Similar comments have been made by Kansas’s Gov. Kathleen Sebelius, a Democrat, and by writers in Time magazine. And according to The Associated Press: “A poll conducted by The Associated Press and Yahoo News, in conjunction with Stanford University, revealed that a fairly significant percentage of Democrats and independents may not vote for Sen. Barack Obama because of his race.” If you read the poll, it does not in fact suggest this conclusion. The pollsters assert that any person with any negative view of black life means that the person is racist and means that he would not vote for Obama. Both conclusions are unwarranted. But “Obama will lose because of racism” is how the poll takers and the media spin it.
Clearly, these pundits haven’t bothered to think through the situation and to research any potential problems people may have with Obama as a candidate. The author goes on to ask why an Obama loss might be attributed only to white racism.
One reason is the liberal elite’s contempt for white Americans with less education — even if they are Democrats.
A second reason is that it is inconceivable to most liberals that an Obama loss — especially a narrow one — will be due to Obama’s liberal views or inexperience or to admiration for John McCain.
The author also says the left-wing echo chamber doesn’t allow for lefties to see or hear that other people have different opinions and they are always surprised to find Republicans and Independents in the mix.
If Obama loses, it will not be deemed plausible that Americans have again rejected a liberal candidate, indeed the one with the most liberal voting record in the U.S. Senate. Liberals will explain an Obama defeat as another nefarious Republican victory. Combining contempt for many rural and middle-class white Americans with a longstanding belief in the inevitability of a Democratic victory in 2008 (after all, everyone they talk to despises the Republicans and believes Republicans have led the country to ruin), there will be only one reason Obama did not win — white racism.
Yep, that’s what we’re seeing, all right.

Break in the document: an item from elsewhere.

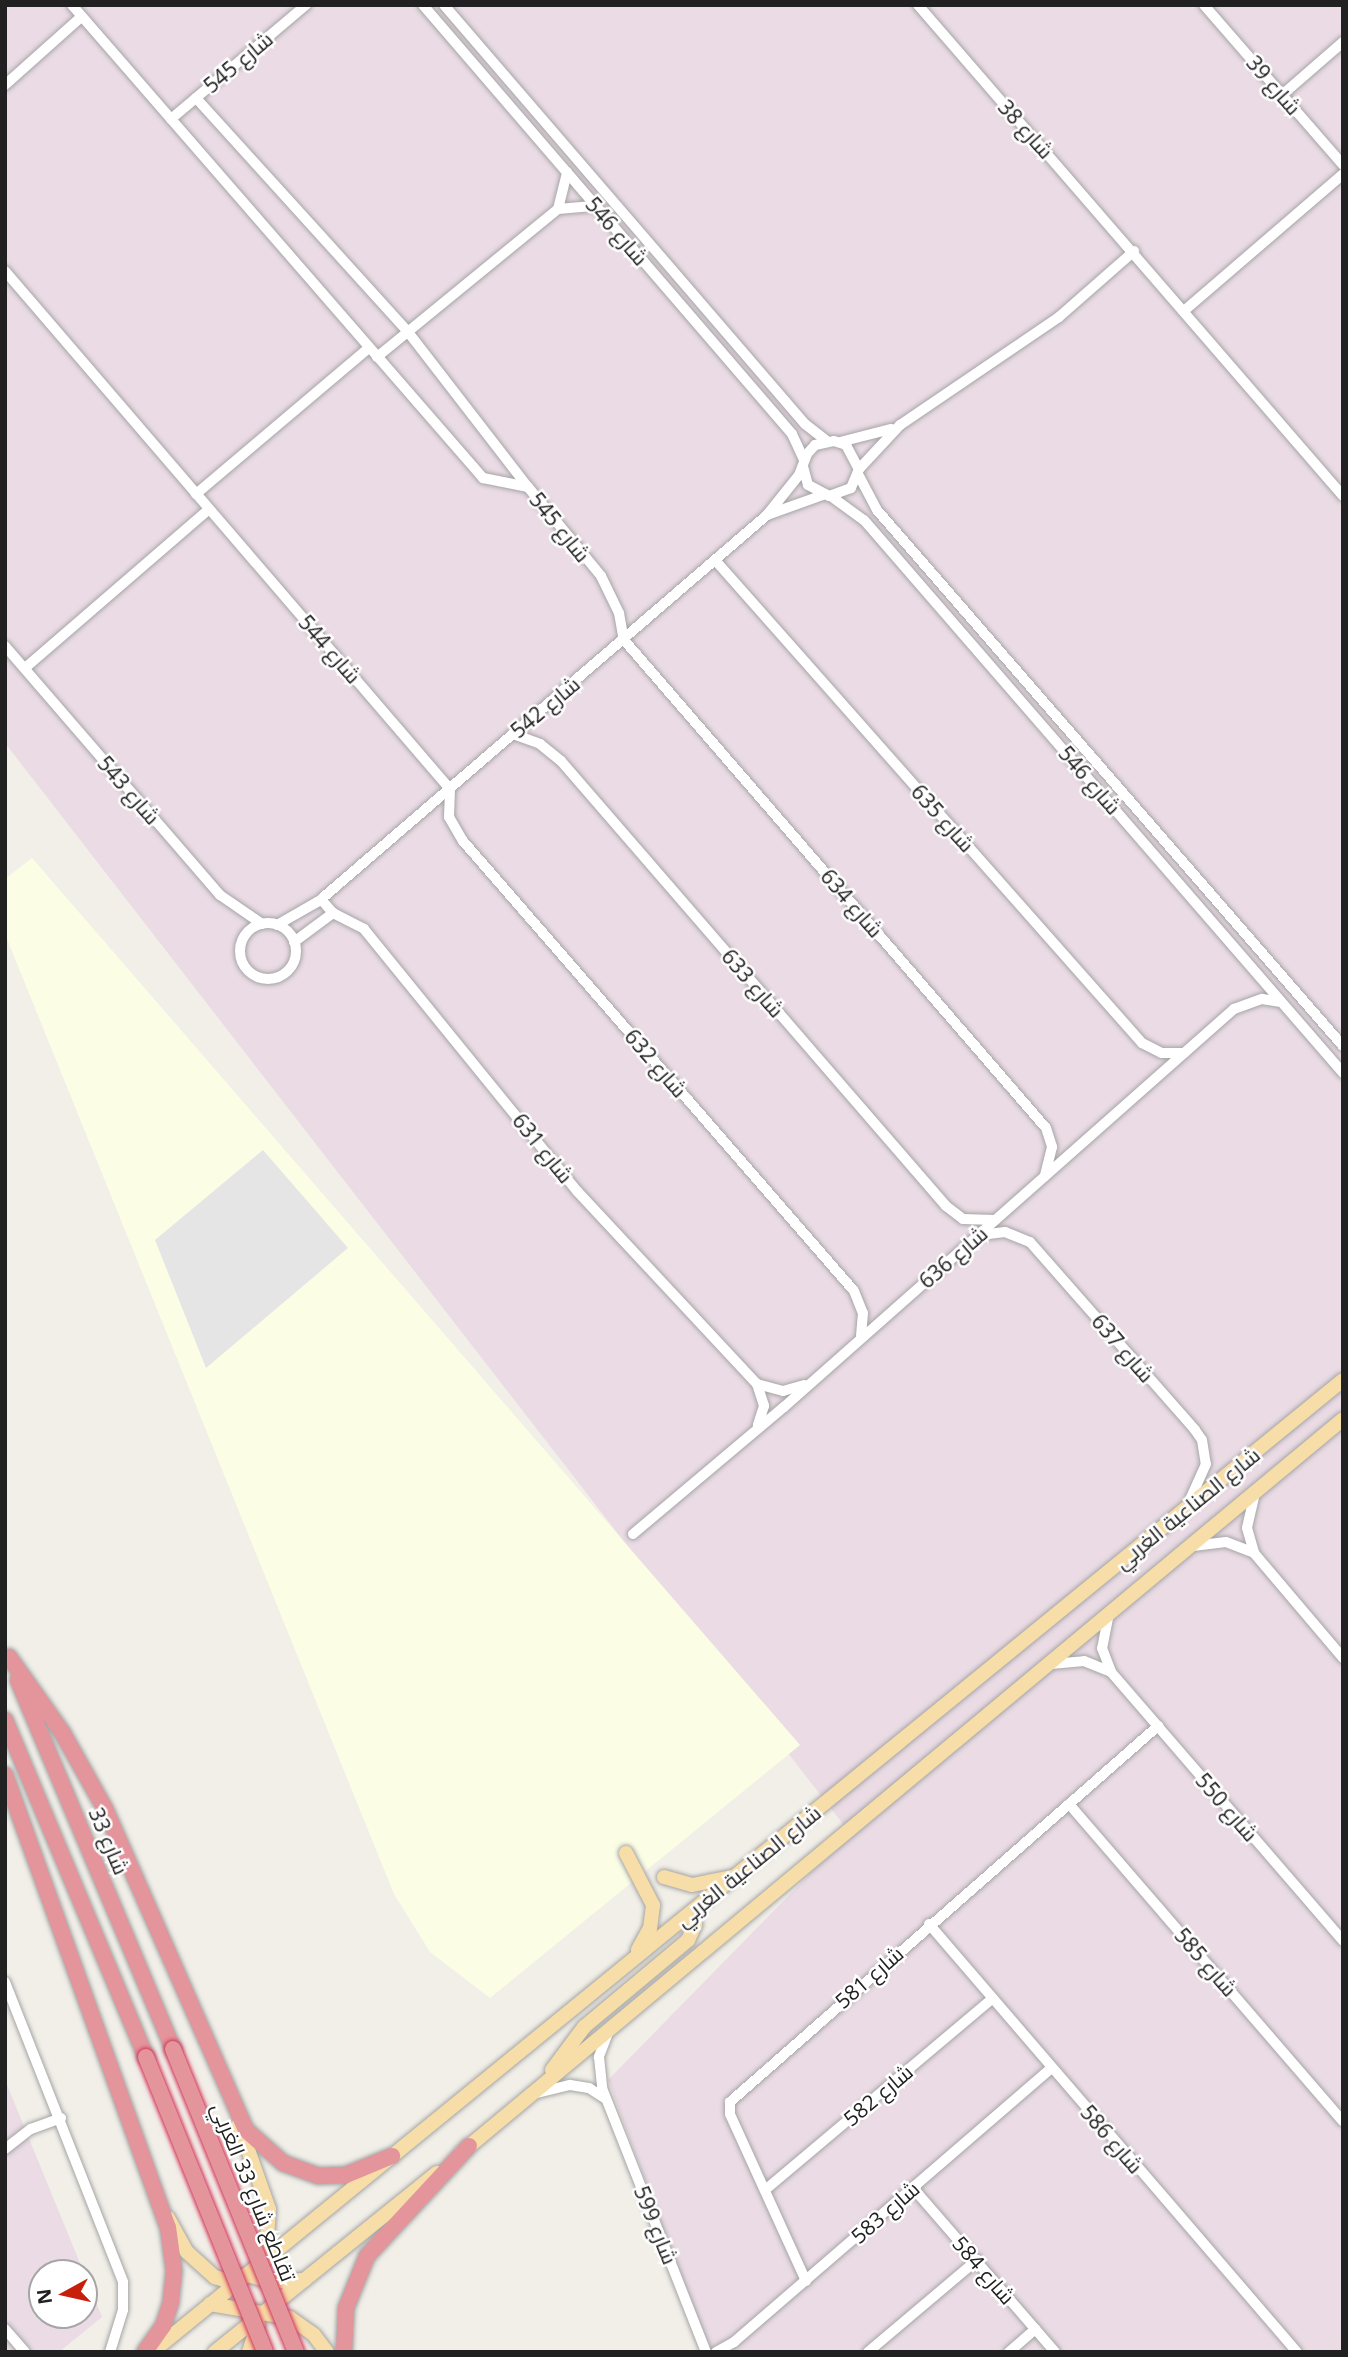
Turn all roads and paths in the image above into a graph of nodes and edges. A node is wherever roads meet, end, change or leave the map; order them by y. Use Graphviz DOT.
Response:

Here’s the problem. It is impossible to prove a negative. How do you go about proving your vote for McCain or a third party candidate is NOT just a racist one? Actually, you can’t. So, the pundits are safe here – they can never be disproven. The only thing we can do is continue to pound the issues, the facts and treat this candidate like any other. That does NOT preclude the “rough and tumble” of campaign jabs, despite the efforts of Obama campaign officials trying to make any criticism a racist slur.
However, it is important to keep an eye on this and speak out. I don’t want Obama to be defeated because he is an Arab/African/Caucasian. I want him defeated because I don’t think he’s right for this job. Will I move away if Obama’s elected? Heavens, no. I’ll put up with it, just as I’ve put up with Bush’s 8 years. Sigh.